WORK TASK:
Using the listing below, retype exactly the lines starting at the one with "Figure 4. A" and ending at the one with "Figure 3. Key", and include both.
====== SUPPLIED ENTRIES
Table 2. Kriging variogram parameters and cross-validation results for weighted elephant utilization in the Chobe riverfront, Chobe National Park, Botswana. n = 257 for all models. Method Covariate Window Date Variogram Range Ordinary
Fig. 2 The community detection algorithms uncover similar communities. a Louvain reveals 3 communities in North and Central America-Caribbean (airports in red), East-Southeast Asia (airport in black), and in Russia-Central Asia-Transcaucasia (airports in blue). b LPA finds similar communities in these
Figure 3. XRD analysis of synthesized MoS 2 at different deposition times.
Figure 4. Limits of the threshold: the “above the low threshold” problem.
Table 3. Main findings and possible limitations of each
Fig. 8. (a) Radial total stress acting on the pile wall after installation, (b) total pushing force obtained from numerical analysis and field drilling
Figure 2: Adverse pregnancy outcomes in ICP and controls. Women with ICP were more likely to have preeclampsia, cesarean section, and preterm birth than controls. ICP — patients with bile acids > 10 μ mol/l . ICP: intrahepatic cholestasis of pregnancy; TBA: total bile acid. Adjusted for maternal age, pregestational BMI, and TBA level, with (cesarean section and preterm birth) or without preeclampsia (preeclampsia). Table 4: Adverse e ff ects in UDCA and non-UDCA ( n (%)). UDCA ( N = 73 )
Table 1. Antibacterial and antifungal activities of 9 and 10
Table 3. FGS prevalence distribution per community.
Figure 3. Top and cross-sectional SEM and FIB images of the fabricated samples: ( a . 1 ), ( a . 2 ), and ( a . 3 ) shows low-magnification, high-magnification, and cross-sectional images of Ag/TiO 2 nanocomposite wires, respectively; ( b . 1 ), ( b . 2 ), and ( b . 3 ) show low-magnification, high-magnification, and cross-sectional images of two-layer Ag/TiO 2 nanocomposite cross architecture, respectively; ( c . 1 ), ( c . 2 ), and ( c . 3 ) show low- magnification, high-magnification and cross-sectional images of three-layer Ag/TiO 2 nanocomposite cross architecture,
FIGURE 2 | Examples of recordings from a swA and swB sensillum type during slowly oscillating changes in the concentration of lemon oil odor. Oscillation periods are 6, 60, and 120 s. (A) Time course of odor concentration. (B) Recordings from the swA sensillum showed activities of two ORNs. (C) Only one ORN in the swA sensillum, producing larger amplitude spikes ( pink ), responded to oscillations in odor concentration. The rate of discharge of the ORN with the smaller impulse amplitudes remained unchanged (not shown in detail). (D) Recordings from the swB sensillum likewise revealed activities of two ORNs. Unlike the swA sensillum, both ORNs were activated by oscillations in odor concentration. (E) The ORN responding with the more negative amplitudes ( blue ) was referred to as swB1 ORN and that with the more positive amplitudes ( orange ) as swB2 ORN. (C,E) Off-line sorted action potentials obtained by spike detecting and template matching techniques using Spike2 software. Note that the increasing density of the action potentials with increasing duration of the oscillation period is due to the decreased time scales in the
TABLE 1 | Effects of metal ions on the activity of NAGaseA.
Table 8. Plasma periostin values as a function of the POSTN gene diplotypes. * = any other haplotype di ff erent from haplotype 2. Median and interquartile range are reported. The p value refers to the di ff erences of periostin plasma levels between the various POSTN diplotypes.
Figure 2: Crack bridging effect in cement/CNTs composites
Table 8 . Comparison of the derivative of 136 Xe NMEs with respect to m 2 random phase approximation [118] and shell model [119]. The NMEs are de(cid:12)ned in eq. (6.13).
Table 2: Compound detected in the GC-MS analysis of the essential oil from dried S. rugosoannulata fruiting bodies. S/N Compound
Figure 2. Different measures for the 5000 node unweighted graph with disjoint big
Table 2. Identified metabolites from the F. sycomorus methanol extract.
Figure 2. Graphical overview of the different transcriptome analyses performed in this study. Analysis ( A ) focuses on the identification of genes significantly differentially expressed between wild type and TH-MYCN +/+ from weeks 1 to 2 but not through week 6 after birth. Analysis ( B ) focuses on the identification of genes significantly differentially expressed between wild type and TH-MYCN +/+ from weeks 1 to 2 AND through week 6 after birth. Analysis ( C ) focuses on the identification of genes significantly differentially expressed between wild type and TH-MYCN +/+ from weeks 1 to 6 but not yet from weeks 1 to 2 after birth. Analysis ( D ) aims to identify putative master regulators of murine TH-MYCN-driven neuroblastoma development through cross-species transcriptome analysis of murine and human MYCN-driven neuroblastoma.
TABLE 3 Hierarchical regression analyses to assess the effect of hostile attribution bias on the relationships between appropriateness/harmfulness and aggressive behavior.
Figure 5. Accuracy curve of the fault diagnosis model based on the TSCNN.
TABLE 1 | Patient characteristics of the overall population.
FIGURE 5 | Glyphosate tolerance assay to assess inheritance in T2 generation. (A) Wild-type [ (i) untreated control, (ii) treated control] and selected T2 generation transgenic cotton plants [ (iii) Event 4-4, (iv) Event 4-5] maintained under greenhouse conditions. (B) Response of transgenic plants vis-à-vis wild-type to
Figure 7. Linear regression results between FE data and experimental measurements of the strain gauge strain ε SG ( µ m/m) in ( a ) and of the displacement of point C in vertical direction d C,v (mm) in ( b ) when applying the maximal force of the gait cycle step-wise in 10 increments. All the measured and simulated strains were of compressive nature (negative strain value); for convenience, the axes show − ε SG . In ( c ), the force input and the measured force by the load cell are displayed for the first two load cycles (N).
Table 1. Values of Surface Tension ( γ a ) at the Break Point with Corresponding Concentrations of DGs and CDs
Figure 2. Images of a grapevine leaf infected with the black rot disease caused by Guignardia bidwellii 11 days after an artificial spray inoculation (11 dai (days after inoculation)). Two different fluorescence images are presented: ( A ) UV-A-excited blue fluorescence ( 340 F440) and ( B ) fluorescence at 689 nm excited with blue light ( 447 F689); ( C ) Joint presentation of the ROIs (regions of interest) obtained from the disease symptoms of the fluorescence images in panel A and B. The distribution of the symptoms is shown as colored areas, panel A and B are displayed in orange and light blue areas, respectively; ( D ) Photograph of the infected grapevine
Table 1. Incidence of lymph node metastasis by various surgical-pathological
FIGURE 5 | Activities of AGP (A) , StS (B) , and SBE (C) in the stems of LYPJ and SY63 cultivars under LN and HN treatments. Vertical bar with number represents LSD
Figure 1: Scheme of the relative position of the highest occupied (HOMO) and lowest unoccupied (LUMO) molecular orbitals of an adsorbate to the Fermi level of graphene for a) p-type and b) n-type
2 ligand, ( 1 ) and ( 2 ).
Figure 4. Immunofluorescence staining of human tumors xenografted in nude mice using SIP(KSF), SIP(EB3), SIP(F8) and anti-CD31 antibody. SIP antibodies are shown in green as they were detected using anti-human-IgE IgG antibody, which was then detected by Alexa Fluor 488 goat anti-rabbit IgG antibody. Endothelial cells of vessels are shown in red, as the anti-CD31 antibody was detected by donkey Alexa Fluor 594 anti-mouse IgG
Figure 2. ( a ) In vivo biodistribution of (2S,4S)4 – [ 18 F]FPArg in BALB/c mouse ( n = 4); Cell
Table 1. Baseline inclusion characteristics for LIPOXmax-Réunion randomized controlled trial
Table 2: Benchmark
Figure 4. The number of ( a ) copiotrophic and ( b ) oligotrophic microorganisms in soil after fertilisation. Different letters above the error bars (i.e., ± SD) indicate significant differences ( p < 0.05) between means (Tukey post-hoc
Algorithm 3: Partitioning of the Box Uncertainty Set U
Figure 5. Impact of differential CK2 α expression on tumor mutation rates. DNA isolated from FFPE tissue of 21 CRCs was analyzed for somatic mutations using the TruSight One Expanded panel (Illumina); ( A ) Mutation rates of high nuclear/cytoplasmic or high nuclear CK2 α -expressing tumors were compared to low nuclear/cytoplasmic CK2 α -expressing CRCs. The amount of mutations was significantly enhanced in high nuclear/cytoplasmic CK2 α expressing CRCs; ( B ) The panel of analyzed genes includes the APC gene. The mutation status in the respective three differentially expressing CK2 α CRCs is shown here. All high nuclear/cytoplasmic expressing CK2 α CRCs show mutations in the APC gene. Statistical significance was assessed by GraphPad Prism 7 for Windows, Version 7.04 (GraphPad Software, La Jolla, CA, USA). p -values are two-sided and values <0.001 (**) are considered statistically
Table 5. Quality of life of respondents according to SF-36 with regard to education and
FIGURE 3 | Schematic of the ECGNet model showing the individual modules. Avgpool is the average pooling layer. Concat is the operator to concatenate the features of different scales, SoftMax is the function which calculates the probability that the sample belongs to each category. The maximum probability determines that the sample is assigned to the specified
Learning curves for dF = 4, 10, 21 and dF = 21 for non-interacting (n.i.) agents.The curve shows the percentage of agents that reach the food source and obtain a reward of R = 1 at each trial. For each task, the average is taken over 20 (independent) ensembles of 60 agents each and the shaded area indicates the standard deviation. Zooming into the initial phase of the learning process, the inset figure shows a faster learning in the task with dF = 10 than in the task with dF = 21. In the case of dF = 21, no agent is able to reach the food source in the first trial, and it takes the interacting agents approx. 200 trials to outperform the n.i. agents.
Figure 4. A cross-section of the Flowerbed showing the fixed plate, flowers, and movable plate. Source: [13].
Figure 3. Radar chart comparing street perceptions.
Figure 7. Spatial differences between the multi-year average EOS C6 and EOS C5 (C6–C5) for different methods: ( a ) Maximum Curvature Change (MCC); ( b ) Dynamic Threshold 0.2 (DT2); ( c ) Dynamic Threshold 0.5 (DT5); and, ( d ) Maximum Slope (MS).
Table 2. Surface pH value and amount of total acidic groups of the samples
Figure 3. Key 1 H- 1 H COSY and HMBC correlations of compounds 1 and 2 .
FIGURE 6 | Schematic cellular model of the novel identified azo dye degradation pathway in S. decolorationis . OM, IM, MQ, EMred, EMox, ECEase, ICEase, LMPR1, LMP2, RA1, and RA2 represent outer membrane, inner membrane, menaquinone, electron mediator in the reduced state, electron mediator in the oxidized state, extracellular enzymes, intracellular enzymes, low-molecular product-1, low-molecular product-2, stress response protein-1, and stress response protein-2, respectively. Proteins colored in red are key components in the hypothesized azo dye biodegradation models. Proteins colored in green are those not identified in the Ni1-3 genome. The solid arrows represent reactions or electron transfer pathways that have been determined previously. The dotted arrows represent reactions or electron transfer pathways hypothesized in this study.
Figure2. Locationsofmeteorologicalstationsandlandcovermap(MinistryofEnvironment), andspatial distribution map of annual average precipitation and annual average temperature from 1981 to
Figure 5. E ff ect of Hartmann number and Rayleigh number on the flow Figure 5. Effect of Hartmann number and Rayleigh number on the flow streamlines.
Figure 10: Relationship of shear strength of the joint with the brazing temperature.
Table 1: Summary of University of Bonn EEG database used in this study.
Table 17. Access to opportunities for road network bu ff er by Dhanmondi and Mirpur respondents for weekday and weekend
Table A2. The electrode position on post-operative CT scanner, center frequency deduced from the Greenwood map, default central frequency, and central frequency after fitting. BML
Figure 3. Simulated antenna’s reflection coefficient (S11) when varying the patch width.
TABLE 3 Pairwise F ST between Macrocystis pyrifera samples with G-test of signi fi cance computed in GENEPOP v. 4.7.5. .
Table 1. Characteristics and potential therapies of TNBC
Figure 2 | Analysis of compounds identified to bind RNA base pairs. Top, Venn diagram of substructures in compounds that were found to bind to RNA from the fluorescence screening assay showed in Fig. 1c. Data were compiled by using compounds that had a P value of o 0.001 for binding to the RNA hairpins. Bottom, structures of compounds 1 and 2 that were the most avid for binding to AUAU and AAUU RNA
============
COMPLETED TASK:
Figure 4. A cross-section of the Flowerbed showing the fixed plate, flowers, and movable plate. Source: [13].
Figure 3. Radar chart comparing street perceptions.
Figure 7. Spatial differences between the multi-year average EOS C6 and EOS C5 (C6–C5) for different methods: ( a ) Maximum Curvature Change (MCC); ( b ) Dynamic Threshold 0.2 (DT2); ( c ) Dynamic Threshold 0.5 (DT5); and, ( d ) Maximum Slope (MS).
Table 2. Surface pH value and amount of total acidic groups of the samples
Figure 3. Key 1 H- 1 H COSY and HMBC correlations of compounds 1 and 2 .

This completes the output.